In questa modalità, è assolutamente necessario fare uno
studio preventivo dei brani da trasmettere, in particolare dell’ordine
in cui verranno registrati e della durata, così da segnalare
ai miei compari il momento in cui dovranno tacere per dare spazio alla
musica e tenerli caldi quando sarà il momento di rientrare in
onda.
La prima volta che ho chiesto un foglietto, Iacopo ha strappato una
pagina dalla sua elegante agendina dove tiene tutti suoi NSSN-appunti.
Arcadio di solito utilizza il suo Communicator, che fedelmente lo aiuta
durante la trasmissione. Una volta, in effetti, il Communicator, smarrita
la via della ragione, prodigò in un suicidio elettronico, perdendo
completamente ogni informazione che aveva contenuta in quel momento.
Si risvegliò chiedendo “Che ore sono?”... Ma questa
è un’altra storia, la storia di come Iacopo ed io, immersi
in zeri e uni dalla mattina alla sera, usiamo carta e penna e Arcadio,
che si occupa di aria che si sposta dai polmoni in tubi metallici, sia
immerso nella tecnologia più avanzata e ci si destreggi sapidamente.
Prima di registrare la quarta puntata, alla ennesima (la quarta) mia
richiesta di foglino, Iacopo produsse una smorfia mascherata da un sorriso
di cartapesta che suonava: “Nini, io il foglino te lo dò
anche, ma insomma, in qualche maniera, pensi di averne ancora
per molto?”
Mi sentii in dovere di commentare, in risposta a quel "smorfiso":
“Bisogna che mi procuri una agendina bellina come la tua...”
“Non se ne parla. Tieni il foglino. Te la regalo io un’agendina.
Provaci, a presentarti qui con un’agendina per gli appunti!”

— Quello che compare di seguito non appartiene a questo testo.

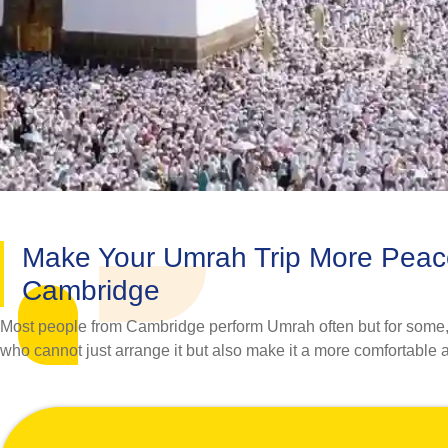
Make Your Umrah Trip More Peac
Cambridge
Most people from Cambridge perform Umrah often but for some, it
who cannot just arrange it but also make it a more comfortable an
leading travel agency in the UK with a personalised touch and 1
No matter whether you want to go to Umrah with your spouse, f
perfectly cater to the Umrah travel needs of pilgrims. Our assidu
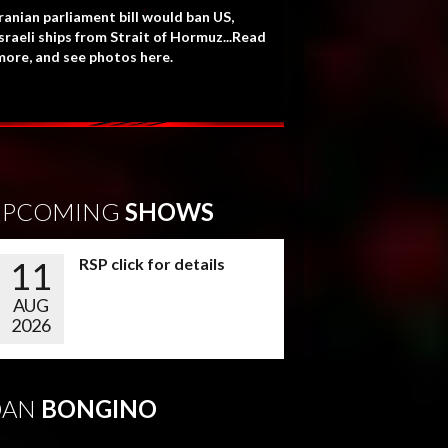
ranian parliament bill would ban US,
sraeli ships from Strait of Hormuz...Read
more, and see photos here.
UPCOMING
SHOWS
11
RSP click for details
AUG
2026
DAN
BONGINO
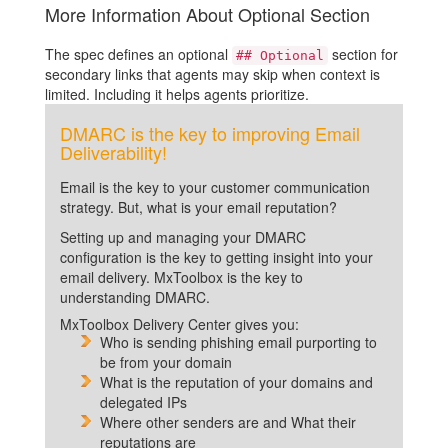
More Information About Optional Section
The spec defines an optional
section for
## Optional
secondary links that agents may skip when context is
limited. Including it helps agents prioritize.
DMARC is the key to improving Email
Deliverability!
Email is the key to your customer communication
strategy. But, what is your email reputation?
Setting up and managing your DMARC
configuration is the key to getting insight into your
email delivery. MxToolbox is the key to
understanding DMARC.
MxToolbox Delivery Center gives you:
Who is sending phishing email purporting to
be from your domain
What is the reputation of your domains and
delegated IPs
Where other senders are and What their
reputations are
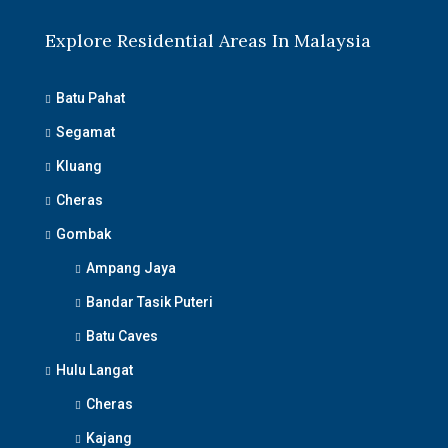
Explore Residential Areas In Malaysia
Batu Pahat
Segamat
Kluang
Cheras
Gombak
Ampang Jaya
Bandar Tasik Puteri
Batu Caves
Hulu Langat
Cheras
Kajang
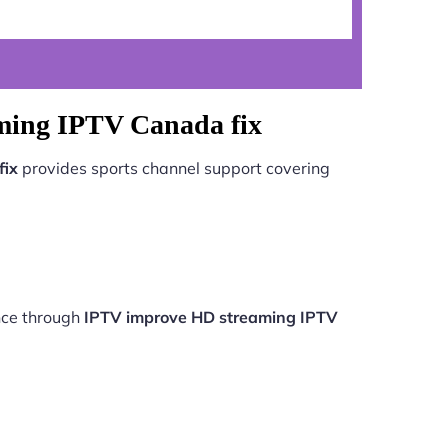
ming IPTV Canada fix
fix
provides sports channel support covering
nce through
IPTV improve HD streaming IPTV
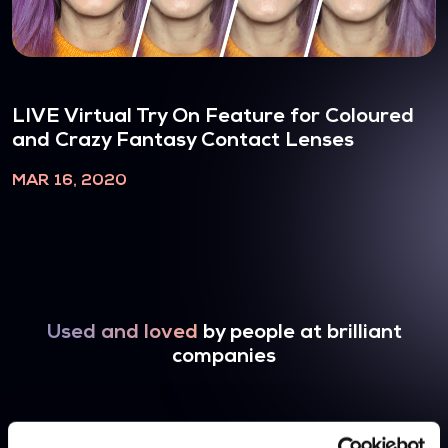
LIVE Virtual Try On Feature for Coloured
and Crazy Fantasy Contact Lenses
MAR 16, 2020
Used and loved
by people at brilliant
companies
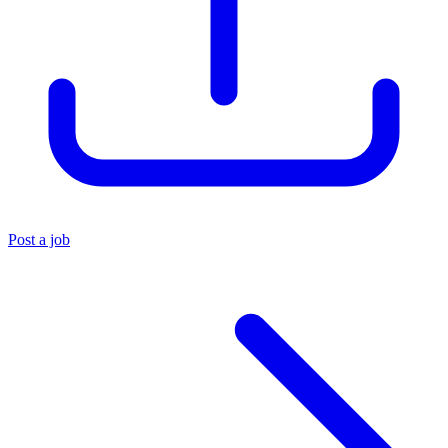
Post a job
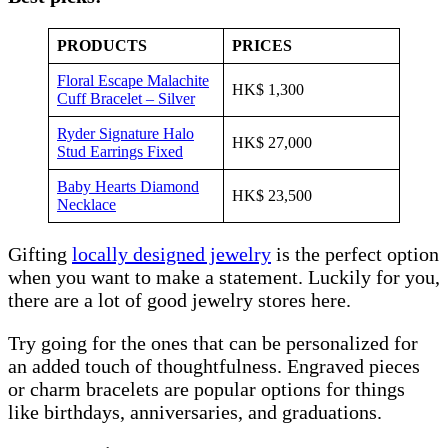
PRODUCTS
PRICES
Floral Escape Malachite
HK$ 1,300
Cuff Bracelet – Silver
Ryder Signature Halo
HK$ 27,000
Stud Earrings Fixed
Baby Hearts Diamond
HK$ 23,500
Necklace
Gifting
locally designed jewelry
is the perfect option
when you want to make a statement. Luckily for you,
there are a lot of good jewelry stores here.
Try going for the ones that can be personalized for
an added touch of thoughtfulness. Engraved pieces
or charm bracelets are popular options for things
like birthdays, anniversaries, and graduations.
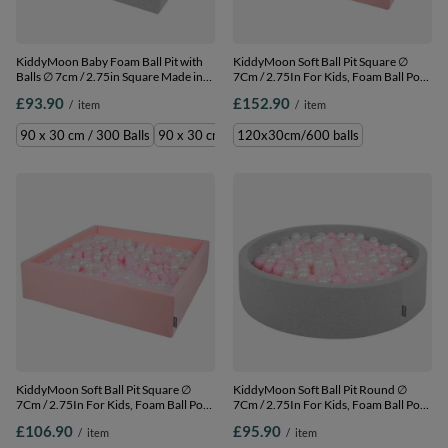
KiddyMoon Baby Foam Ball Pit with
KiddyMoon Soft Ball Pit Square ∅
Balls ∅ 7cm / 2.75in Square Made in
7Cm / 2.75In For Kids, Foam Ball Pool
EU, light grey:grey/white/turquoise,
Baby Playballs Children, Made In The
£93.90
£152.90
/
item
/
item
90 x 30 cm / 300 Balls
EU, pink:powder pink-pearl-
transparent, 120x30cm/600 balls
90 x 30 cm / 300 Balls
90 x 30 cm / 200 Balls
120x30cm/600 balls
KiddyMoon Soft Ball Pit Square ∅
KiddyMoon Soft Ball Pit Round ∅
7Cm / 2.75In For Kids, Foam Ball Pool
7Cm / 2.75In For Kids, Foam Ball Pool
Baby Playballs Children, Made In The
Baby Playballs Children, Made In The
£106.90
£95.90
/
item
/
item
EU, pink:powder pink-pearl-
EU, light grey:powder pink-pearl-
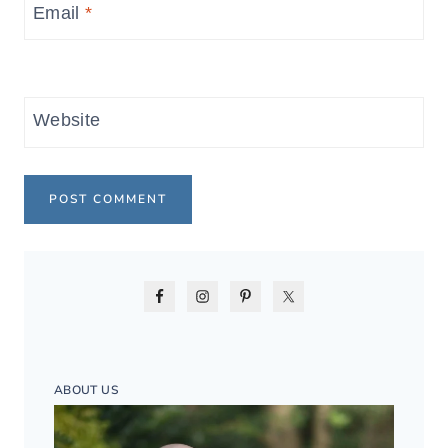
Email
*
Website
ABOUT US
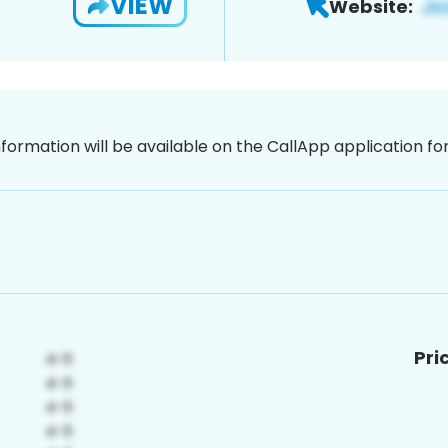
VIEW
Website:
nformation will be available on the CallApp application f
Pri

Il tono fu davvero minaccioso. Oggi la mia collezione di foglini è
davvero bella. Sono fogli che stanno solitamente nello zainetto di NSSN,
uno di quegli zainetti di nylon a strisce bianche e blu (anche quello
è un prestito, dovrei preoccuparmi?) e si stropicciano facilmente,
a volte diventano palline di carta a forma di “sono appena scappato
dal cestino”. Ma, in attesa dell’agendina, che per inciso
ancora non mi è arrivata, vorrei riuscire a chiudere questo primo
ciclo di trasmissioni (?!?) con gli appunti su foglini dello stesso
tipo, costola dell’agenda di Iac. Ho fatto un po’ di calcoli.
Sfruttando entrambe le facciate e magari utilizzando anche quelli che
già ho, anche se hanno note veloci sul retro, dovrei avere bisogno
ancora di non piu’ di quattro nuovi foglini. Che dite? Ce la farò?
Lo scoprirete guardando le scalette da qui a gennaio!!!